Content starts

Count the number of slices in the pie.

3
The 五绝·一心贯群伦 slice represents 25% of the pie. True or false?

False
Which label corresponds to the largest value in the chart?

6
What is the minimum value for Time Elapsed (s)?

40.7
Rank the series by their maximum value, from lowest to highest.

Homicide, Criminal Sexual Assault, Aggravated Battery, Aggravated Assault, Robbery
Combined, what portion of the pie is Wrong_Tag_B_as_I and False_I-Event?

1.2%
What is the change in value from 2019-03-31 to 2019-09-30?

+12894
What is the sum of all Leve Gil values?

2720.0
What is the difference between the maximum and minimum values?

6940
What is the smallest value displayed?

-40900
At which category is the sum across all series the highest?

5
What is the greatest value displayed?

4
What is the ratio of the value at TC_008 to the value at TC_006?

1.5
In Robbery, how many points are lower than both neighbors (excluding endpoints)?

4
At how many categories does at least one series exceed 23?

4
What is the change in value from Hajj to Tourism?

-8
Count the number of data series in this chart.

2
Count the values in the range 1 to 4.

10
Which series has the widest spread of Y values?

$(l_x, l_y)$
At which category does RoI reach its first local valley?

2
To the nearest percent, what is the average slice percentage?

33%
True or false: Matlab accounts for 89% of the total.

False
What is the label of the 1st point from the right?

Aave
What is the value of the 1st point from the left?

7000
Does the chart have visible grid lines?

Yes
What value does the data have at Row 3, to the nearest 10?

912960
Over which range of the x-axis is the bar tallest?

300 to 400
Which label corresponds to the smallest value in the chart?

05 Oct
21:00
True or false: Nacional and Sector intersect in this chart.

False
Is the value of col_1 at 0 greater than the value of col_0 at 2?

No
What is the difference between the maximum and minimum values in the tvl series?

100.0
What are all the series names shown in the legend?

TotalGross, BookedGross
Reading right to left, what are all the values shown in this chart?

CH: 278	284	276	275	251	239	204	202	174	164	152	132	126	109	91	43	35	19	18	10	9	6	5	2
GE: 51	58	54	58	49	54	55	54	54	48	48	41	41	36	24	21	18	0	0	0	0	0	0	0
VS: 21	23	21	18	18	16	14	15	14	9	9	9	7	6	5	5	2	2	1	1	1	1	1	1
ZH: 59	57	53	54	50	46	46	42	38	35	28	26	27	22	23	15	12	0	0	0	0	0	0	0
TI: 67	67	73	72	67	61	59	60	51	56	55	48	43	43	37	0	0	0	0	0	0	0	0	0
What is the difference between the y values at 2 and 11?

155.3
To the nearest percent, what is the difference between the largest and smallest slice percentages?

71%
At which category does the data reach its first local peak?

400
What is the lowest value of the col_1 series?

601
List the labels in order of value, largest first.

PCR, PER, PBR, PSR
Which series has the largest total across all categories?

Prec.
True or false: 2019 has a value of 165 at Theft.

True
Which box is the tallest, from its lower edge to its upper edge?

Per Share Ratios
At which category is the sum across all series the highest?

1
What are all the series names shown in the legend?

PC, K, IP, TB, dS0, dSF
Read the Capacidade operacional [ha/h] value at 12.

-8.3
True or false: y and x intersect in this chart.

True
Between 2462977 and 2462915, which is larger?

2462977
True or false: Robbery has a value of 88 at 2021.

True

Content ends

Repeat the entries word for word, from the beginning of the entries through the line containing "True or false: Matlab", including that line.

Count the number of slices in the pie.

3
The 五绝·一心贯群伦 slice represents 25% of the pie. True or false?

False
Which label corresponds to the largest value in the chart?

6
What is the minimum value for Time Elapsed (s)?

40.7
Rank the series by their maximum value, from lowest to highest.

Homicide, Criminal Sexual Assault, Aggravated Battery, Aggravated Assault, Robbery
Combined, what portion of the pie is Wrong_Tag_B_as_I and False_I-Event?

1.2%
What is the change in value from 2019-03-31 to 2019-09-30?

+12894
What is the sum of all Leve Gil values?

2720.0
What is the difference between the maximum and minimum values?

6940
What is the smallest value displayed?

-40900
At which category is the sum across all series the highest?

5
What is the greatest value displayed?

4
What is the ratio of the value at TC_008 to the value at TC_006?

1.5
In Robbery, how many points are lower than both neighbors (excluding endpoints)?

4
At how many categories does at least one series exceed 23?

4
What is the change in value from Hajj to Tourism?

-8
Count the number of data series in this chart.

2
Count the values in the range 1 to 4.

10
Which series has the widest spread of Y values?

$(l_x, l_y)$
At which category does RoI reach its first local valley?

2
To the nearest percent, what is the average slice percentage?

33%
True or false: Matlab accounts for 89% of the total.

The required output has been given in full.